# Windrush Heights Hotel, July 2013



## William H (Jul 6, 2013)

Today a visited the "house of horrors" in a place called Windrush. I'll just copy and paste what I put on my Facebook page with regards to its history:



> What a beautiful day it has been to go out exploring some abandoned buildings. I first stumbled upon this place a few weeks back
> 
> Work started in 2001 on the 46 bedroom building, but the reason as to why it was never finished remains unknown.

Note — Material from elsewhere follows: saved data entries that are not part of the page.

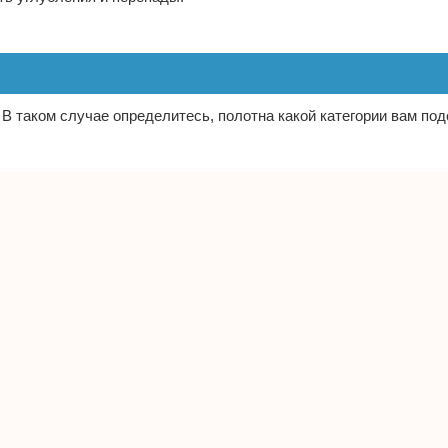
 таком случае определитесь, полотна какой категории вам под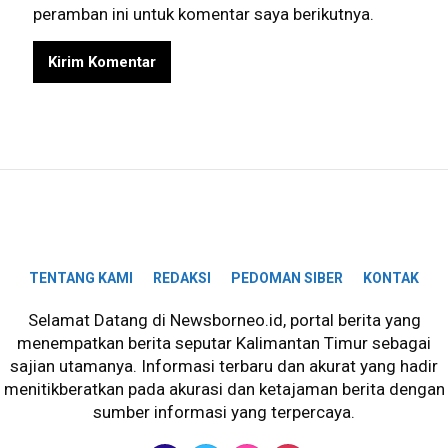
peramban ini untuk komentar saya berikutnya.
TENTANG KAMI
REDAKSI
PEDOMAN SIBER
KONTAK
Selamat Datang di Newsborneo.id, portal berita yang
menempatkan berita seputar Kalimantan Timur sebagai
sajian utamanya. Informasi terbaru dan akurat yang hadir
menitikberatkan pada akurasi dan ketajaman berita dengan
sumber informasi yang terpercaya.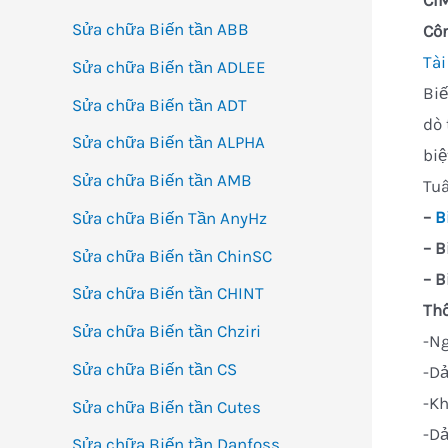
CI
Sửa chữa Biến tần ABB
Cô
Tài
Sửa chữa Biến tần ADLEE
Biế
Sửa chữa Biến tần ADT
dò 
Sửa chữa Biến tần ALPHA
biệ
Sửa chữa Biến tần AMB
Tuâ
–
B
Sửa chữa Biến Tần AnyHz
– B
Sửa chữa Biến tần ChinSC
– B
Sửa chữa Biến tần CHINT
Thô
Sửa chữa Biến tần Chziri
-Ng
Sửa chữa Biến tần CS
-Dả
-Kh
Sửa chữa Biến tần Cutes
-Dả
Sửa chữa Biến tần Danfoss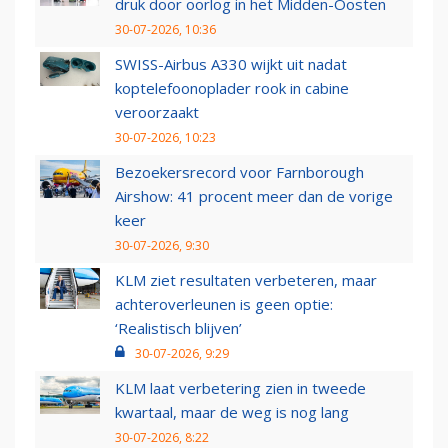
druk door oorlog in het Midden-Oosten
30-07-2026, 10:36
SWISS-Airbus A330 wijkt uit nadat
koptelefoonoplader rook in cabine
veroorzaakt
30-07-2026, 10:23
Bezoekersrecord voor Farnborough
Airshow: 41 procent meer dan de vorige
keer
30-07-2026, 9:30
KLM ziet resultaten verbeteren, maar
achteroverleunen is geen optie:
‘Realistisch blijven’
30-07-2026, 9:29
KLM laat verbetering zien in tweede
kwartaal, maar de weg is nog lang
30-07-2026, 8:22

It has been left to decay and to be vandalized since 2005.


----------



## Rgsltd (Jul 6, 2013)

Would make a rate nice house that


----------



## flyboys90 (Jul 7, 2013)

What a waste of buildings,great pics.


----------



## jammy (Jul 7, 2013)

good work,been past here myself a few times,don't need to stop next time!!


----------



## Catmandoo (Jul 8, 2013)

Wow, although that's been stood for so long, it really has changed..... Or has been trashed should I say.
I popped my head in there about 10years ago when I used to pass this place almost daily. Everything was fresh, clean, and ready for anyone to take over and finish off, havn't seen/heard anything about it until now.... Surprised it's still up!
A shame it is though.


----------



## UrbanX (Jul 8, 2013)

What a waste! Nice shots!


----------



## T Bubb (Jul 9, 2013)

hasnt changed in years this place, shame really, what a waste of Cotswold stone!


----------



## abrey1978 (Jul 22, 2013)

was up for sale at auction a few years back for 800,000 ,no buyers. the owners of the half built hotel went bust.


----------